-- MATERIAL SUPPLIED follows --
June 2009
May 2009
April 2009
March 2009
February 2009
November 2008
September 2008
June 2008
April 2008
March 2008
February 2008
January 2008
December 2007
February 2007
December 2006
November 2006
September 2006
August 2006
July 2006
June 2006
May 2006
-- MATERIAL SUPPLIED concluded --
## WHAT IS NEEDED:
Each line above must be output exactly as it stands.

## EXERCISE SOLUTION:
June 2009
May 2009
April 2009
March 2009
February 2009
November 2008
September 2008
June 2008
April 2008
March 2008
February 2008
January 2008
December 2007
February 2007
December 2006
November 2006
September 2006
August 2006
July 2006
June 2006
May 2006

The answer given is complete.